**Given records:**
========

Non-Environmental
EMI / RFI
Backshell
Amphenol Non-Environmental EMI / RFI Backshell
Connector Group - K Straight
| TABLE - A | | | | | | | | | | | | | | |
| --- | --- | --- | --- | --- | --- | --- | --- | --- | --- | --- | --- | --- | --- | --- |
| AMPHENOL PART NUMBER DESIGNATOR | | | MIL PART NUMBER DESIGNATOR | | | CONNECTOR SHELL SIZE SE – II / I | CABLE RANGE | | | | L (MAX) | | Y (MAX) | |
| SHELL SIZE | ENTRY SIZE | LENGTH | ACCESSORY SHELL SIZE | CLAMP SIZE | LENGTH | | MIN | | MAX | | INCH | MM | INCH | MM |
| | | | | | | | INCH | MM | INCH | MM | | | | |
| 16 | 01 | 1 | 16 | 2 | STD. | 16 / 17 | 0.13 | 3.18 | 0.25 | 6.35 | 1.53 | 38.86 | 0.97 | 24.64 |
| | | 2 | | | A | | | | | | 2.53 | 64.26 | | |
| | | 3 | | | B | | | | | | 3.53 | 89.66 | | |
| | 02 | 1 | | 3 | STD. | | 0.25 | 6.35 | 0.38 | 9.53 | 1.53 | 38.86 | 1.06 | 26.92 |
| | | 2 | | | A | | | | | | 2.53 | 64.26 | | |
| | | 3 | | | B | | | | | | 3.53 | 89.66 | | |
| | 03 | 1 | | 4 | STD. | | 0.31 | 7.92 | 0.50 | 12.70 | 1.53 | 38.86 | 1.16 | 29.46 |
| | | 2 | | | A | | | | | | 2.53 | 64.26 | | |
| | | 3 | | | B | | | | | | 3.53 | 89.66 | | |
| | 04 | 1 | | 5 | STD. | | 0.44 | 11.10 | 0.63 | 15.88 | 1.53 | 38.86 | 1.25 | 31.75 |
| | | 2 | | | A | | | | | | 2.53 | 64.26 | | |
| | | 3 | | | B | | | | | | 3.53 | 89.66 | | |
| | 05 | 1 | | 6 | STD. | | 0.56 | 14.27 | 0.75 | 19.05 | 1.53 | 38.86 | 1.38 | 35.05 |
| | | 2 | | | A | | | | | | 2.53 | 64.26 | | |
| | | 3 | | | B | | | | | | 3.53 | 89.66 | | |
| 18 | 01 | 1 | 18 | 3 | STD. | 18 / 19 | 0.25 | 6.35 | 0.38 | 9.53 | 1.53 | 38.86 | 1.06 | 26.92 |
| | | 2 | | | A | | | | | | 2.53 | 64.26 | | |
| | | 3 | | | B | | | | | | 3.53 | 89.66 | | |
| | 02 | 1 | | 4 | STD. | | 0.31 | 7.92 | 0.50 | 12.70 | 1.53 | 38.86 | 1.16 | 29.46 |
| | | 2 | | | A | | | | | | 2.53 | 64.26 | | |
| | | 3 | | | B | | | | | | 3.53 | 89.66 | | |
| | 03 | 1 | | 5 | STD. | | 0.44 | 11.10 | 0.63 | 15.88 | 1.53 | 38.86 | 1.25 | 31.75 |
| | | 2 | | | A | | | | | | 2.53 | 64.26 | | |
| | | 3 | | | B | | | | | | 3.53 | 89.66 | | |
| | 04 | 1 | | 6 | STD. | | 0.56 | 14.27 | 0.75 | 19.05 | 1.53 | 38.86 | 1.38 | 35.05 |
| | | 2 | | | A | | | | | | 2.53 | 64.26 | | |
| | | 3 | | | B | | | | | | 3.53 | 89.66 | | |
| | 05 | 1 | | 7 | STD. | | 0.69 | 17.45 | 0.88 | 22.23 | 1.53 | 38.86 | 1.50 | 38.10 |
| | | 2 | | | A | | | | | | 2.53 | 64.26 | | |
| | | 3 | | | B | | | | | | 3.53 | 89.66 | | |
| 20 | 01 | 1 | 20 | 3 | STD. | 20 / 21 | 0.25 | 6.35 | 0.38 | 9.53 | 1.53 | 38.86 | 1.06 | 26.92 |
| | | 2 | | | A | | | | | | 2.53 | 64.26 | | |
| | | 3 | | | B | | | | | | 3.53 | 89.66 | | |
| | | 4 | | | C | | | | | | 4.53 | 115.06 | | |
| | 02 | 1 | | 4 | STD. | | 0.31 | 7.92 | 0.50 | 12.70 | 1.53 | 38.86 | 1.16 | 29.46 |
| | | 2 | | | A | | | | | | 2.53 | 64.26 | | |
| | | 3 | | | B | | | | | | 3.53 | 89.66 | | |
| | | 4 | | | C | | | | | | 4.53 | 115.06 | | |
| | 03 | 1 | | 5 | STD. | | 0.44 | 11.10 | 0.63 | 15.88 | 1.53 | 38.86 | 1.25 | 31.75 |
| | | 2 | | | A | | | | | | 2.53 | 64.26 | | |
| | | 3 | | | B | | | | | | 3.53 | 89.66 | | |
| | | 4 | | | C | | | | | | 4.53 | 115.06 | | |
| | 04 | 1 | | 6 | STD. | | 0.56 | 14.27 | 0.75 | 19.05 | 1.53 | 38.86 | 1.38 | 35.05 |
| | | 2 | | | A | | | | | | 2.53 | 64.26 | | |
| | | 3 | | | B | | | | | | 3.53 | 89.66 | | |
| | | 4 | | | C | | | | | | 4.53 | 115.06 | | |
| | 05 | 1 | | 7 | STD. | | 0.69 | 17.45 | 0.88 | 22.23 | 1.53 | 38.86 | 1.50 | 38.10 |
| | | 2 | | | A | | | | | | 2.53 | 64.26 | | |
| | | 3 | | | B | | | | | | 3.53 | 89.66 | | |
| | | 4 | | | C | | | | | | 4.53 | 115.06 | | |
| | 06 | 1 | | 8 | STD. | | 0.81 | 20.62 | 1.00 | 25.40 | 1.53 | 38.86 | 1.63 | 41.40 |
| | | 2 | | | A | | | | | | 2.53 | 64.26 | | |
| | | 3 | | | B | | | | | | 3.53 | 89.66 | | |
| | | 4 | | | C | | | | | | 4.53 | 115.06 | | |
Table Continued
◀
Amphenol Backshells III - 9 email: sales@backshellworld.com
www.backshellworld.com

========

**Task instructions:**
Go through the data above and repeat all of it exactly.

**Result:**
Non-Environmental
EMI / RFI
Backshell
Amphenol Non-Environmental EMI / RFI Backshell
Connector Group - K Straight
| TABLE - A | | | | | | | | | | | | | | |
| --- | --- | --- | --- | --- | --- | --- | --- | --- | --- | --- | --- | --- | --- | --- |
| AMPHENOL PART NUMBER DESIGNATOR | | | MIL PART NUMBER DESIGNATOR | | | CONNECTOR SHELL SIZE SE – II / I | CABLE RANGE | | | | L (MAX) | | Y (MAX) | |
| SHELL SIZE | ENTRY SIZE | LENGTH | ACCESSORY SHELL SIZE | CLAMP SIZE | LENGTH | | MIN | | MAX | | INCH | MM | INCH | MM |
| | | | | | | | INCH | MM | INCH | MM | | | | |
| 16 | 01 | 1 | 16 | 2 | STD. | 16 / 17 | 0.13 | 3.18 | 0.25 | 6.35 | 1.53 | 38.86 | 0.97 | 24.64 |
| | | 2 | | | A | | | | | | 2.53 | 64.26 | | |
| | | 3 | | | B | | | | | | 3.53 | 89.66 | | |
| | 02 | 1 | | 3 | STD. | | 0.25 | 6.35 | 0.38 | 9.53 | 1.53 | 38.86 | 1.06 | 26.92 |
| | | 2 | | | A | | | | | | 2.53 | 64.26 | | |
| | | 3 | | | B | | | | | | 3.53 | 89.66 | | |
| | 03 | 1 | | 4 | STD. | | 0.31 | 7.92 | 0.50 | 12.70 | 1.53 | 38.86 | 1.16 | 29.46 |
| | | 2 | | | A | | | | | | 2.53 | 64.26 | | |
| | | 3 | | | B | | | | | | 3.53 | 89.66 | | |
| | 04 | 1 | | 5 | STD. | | 0.44 | 11.10 | 0.63 | 15.88 | 1.53 | 38.86 | 1.25 | 31.75 |
| | | 2 | | | A | | | | | | 2.53 | 64.26 | | |
| | | 3 | | | B | | | | | | 3.53 | 89.66 | | |
| | 05 | 1 | | 6 | STD. | | 0.56 | 14.27 | 0.75 | 19.05 | 1.53 | 38.86 | 1.38 | 35.05 |
| | | 2 | | | A | | | | | | 2.53 | 64.26 | | |
| | | 3 | | | B | | | | | | 3.53 | 89.66 | | |
| 18 | 01 | 1 | 18 | 3 | STD. | 18 / 19 | 0.25 | 6.35 | 0.38 | 9.53 | 1.53 | 38.86 | 1.06 | 26.92 |
| | | 2 | | | A | | | | | | 2.53 | 64.26 | | |
| | | 3 | | | B | | | | | | 3.53 | 89.66 | | |
| | 02 | 1 | | 4 | STD. | | 0.31 | 7.92 | 0.50 | 12.70 | 1.53 | 38.86 | 1.16 | 29.46 |
| | | 2 | | | A | | | | | | 2.53 | 64.26 | | |
| | | 3 | | | B | | | | | | 3.53 | 89.66 | | |
| | 03 | 1 | | 5 | STD. | | 0.44 | 11.10 | 0.63 | 15.88 | 1.53 | 38.86 | 1.25 | 31.75 |
| | | 2 | | | A | | | | | | 2.53 | 64.26 | | |
| | | 3 | | | B | | | | | | 3.53 | 89.66 | | |
| | 04 | 1 | | 6 | STD. | | 0.56 | 14.27 | 0.75 | 19.05 | 1.53 | 38.86 | 1.38 | 35.05 |
| | | 2 | | | A | | | | | | 2.53 | 64.26 | | |
| | | 3 | | | B | | | | | | 3.53 | 89.66 | | |
| | 05 | 1 | | 7 | STD. | | 0.69 | 17.45 | 0.88 | 22.23 | 1.53 | 38.86 | 1.50 | 38.10 |
| | | 2 | | | A | | | | | | 2.53 | 64.26 | | |
| | | 3 | | | B | | | | | | 3.53 | 89.66 | | |
| 20 | 01 | 1 | 20 | 3 | STD. | 20 / 21 | 0.25 | 6.35 | 0.38 | 9.53 | 1.53 | 38.86 | 1.06 | 26.92 |
| | | 2 | | | A | | | | | | 2.53 | 64.26 | | |
| | | 3 | | | B | | | | | | 3.53 | 89.66 | | |
| | | 4 | | | C | | | | | | 4.53 | 115.06 | | |
| | 02 | 1 | | 4 | STD. | | 0.31 | 7.92 | 0.50 | 12.70 | 1.53 | 38.86 | 1.16 | 29.46 |
| | | 2 | | | A | | | | | | 2.53 | 64.26 | | |
| | | 3 | | | B | | | | | | 3.53 | 89.66 | | |
| | | 4 | | | C | | | | | | 4.53 | 115.06 | | |
| | 03 | 1 | | 5 | STD. | | 0.44 | 11.10 | 0.63 | 15.88 | 1.53 | 38.86 | 1.25 | 31.75 |
| | | 2 | | | A | | | | | | 2.53 | 64.26 | | |
| | | 3 | | | B | | | | | | 3.53 | 89.66 | | |
| | | 4 | | | C | | | | | | 4.53 | 115.06 | | |
| | 04 | 1 | | 6 | STD. | | 0.56 | 14.27 | 0.75 | 19.05 | 1.53 | 38.86 | 1.38 | 35.05 |
| | | 2 | | | A | | | | | | 2.53 | 64.26 | | |
| | | 3 | | | B | | | | | | 3.53 | 89.66 | | |
| | | 4 | | | C | | | | | | 4.53 | 115.06 | | |
| | 05 | 1 | | 7 | STD. | | 0.69 | 17.45 | 0.88 | 22.23 | 1.53 | 38.86 | 1.50 | 38.10 |
| | | 2 | | | A | | | | | | 2.53 | 64.26 | | |
| | | 3 | | | B | | | | | | 3.53 | 89.66 | | |
| | | 4 | | | C | | | | | | 4.53 | 115.06 | | |
| | 06 | 1 | | 8 | STD. | | 0.81 | 20.62 | 1.00 | 25.40 | 1.53 | 38.86 | 1.63 | 41.40 |
| | | 2 | | | A | | | | | | 2.53 | 64.26 | | |
| | | 3 | | | B | | | | | | 3.53 | 89.66 | | |
| | | 4 | | | C | | | | | | 4.53 | 115.06 | | |
Table Continued
◀
Amphenol Backshells III - 9 email: sales@backshellworld.com
www.backshellworld.com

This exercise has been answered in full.